Client requirements explain what the client wants the product to do, who it is for and how it
should look, sound and feel. A clear understanding of the brief is essential for a successful project.
What are Client Requirements?
Client requirements describe what the client expects from the media product.
They usually include the purpose, target audience,
content, style, timescales and any
constraints such as budget, legal issues or technical limits.
Requirements may be given in different forms, such as written briefs, scripts, emails,
formal documents or meetings. You must be able to read a brief and pick out the key points.
Key points you must remember
- Client requirements link directly to the purpose and audience of the product.
- They can be functional (what it must do) and aesthetic (how it should look/feel).
- Constraints include budget, time, resources, legal and technical limitations.
- Success criteria describe how the client will judge whether the product is effective.
- Responding accurately to requirements is vital in exam questions and coursework.
Client Requirements at a Glance
Use this infographic to break down a client brief into clear requirements you can lift into exam answers.
- Purpose & audience: why the product is needed and who it is for.
- Content: text, images, audio, video, features and functions that must be included.
- Style: look and feel, brand colours, fonts, tone of voice, level of formality.
- Timescales: key dates, deadlines, milestone reviews and launch dates.
- Constraints: budget, legal and ethical issues, technical limitations, resources.
- Exam link: pick out and quote requirements directly from the brief to support your answer.
What · Who · How
- Success criteria: how the client will judge if the product is effective.
- Meeting requirements: explain how your ideas match purpose, audience, content and style.
- Negotiating: suggest realistic changes if timescales, budget or resources are tight.
- Evidence: link back to the brief, research findings and prototype feedback.
- Exam structure: state requirement → explain idea → justify why it works.
- Exam tip: use the phrase “This meets the client requirement because…” followed by a clear reason.
Criteria · Justify · Evidence
Games to Practise Client Requirements
Use these games to practise spotting key information in client briefs, linking requirements
to audiences and choosing suitable products and formats.
Product design
Client Brief Detective
Race the clock to find key information in client briefs: purpose, audience,
timescales, ethos and constraints.
Short answers
Client brief
Constraints
Product design
Audience Matcher
Use segmentation categories such as age, income, lifestyle and interests to
match media products to the correct audience.
MCQs
Segmentation
Targeting
All topics
iMedia Genius
The flagship exam-style quiz covering every R093 question type: MCQs, short answers,
binary questions, bonus rounds and timed scoring.
Exam-style
All R093 content
Mixed difficulty
Client briefs
Client Brief Builder
Identify brief types and separate requirements from constraints in real exam-style scenarios.
Arcade quiz
Brief types
Reqs vs constraints
Exam Practice – Client Requirements
Q1. State one type of information that might be included in a client brief. (1 mark)

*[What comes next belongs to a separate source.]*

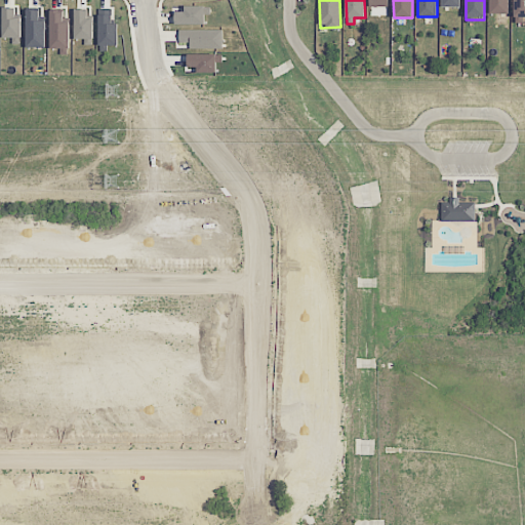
[(508,0),(490,0),(490,13),(509,14),(508,0)]
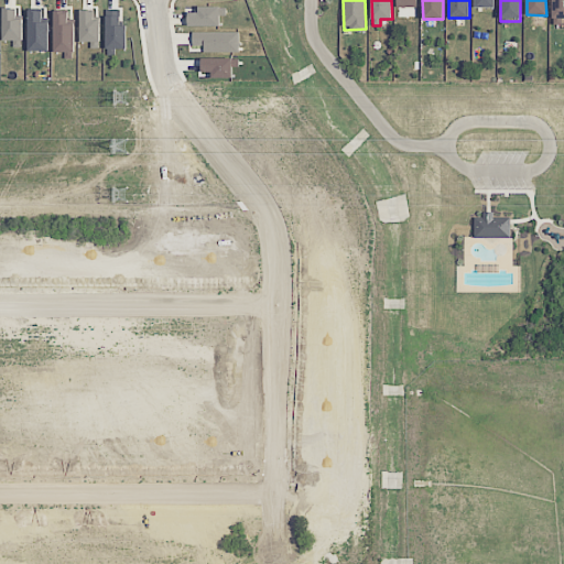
[(563,0),(552,0),(552,18),(563,18),(563,0)]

Technique: Give one clear example such as target audience, purpose, deadline
or required format.
Q2. Explain one reason why it is important to identify the target audience in a client brief. (2 marks)
Technique: Make one point about how audience affects content, style or platform,
then explain the impact on the success of the product.
Example structure: “Identifying the target audience is important because… This means that…”
Q3. Describe one way a designer could clarify unclear requirements with a client. (3 marks)
Technique: Describe a specific action (e.g. follow-up meeting, email with questions,
showing mood boards or sketches) and then develop your answer by explaining how this helps avoid mistakes.
Q4. Explain two constraints that might affect the design of a social media campaign for a small business. (4 marks)
Technique: Give two separate constraints (e.g. limited budget, short timescale,
limited staff, platform rules). For each, explain how it affects the choices made by the designer.
Q5. A client has asked for a website to promote a new fitness app. The brief includes purpose,
audience, key features, timescale and budget. Discuss how a designer should use this information
when planning the website and explain why it is important to follow the client requirements. (9 marks)
Technique: Refer directly to elements of the brief (purpose, audience, features,
timescale, budget). Explain how each one influences design decisions and production planning, then
reach a justified conclusion about why meeting requirements matters.
- Paragraph 1: Use of purpose and audience to plan style, tone and content.
- Paragraph 2: Use of key features to decide pages, navigation and media assets.
- Paragraph 3: Use of timescale and budget to plan realistic production and testing.
- Final paragraph: Conclusion – consequences of not following requirements (unhappy client, wasted time, product not fit for purpose).
Can You Now…?
- List key types of information found in client requirements.
- Explain how requirements link to audience, purpose and constraints.
- Use a client brief to suggest suitable media products and features.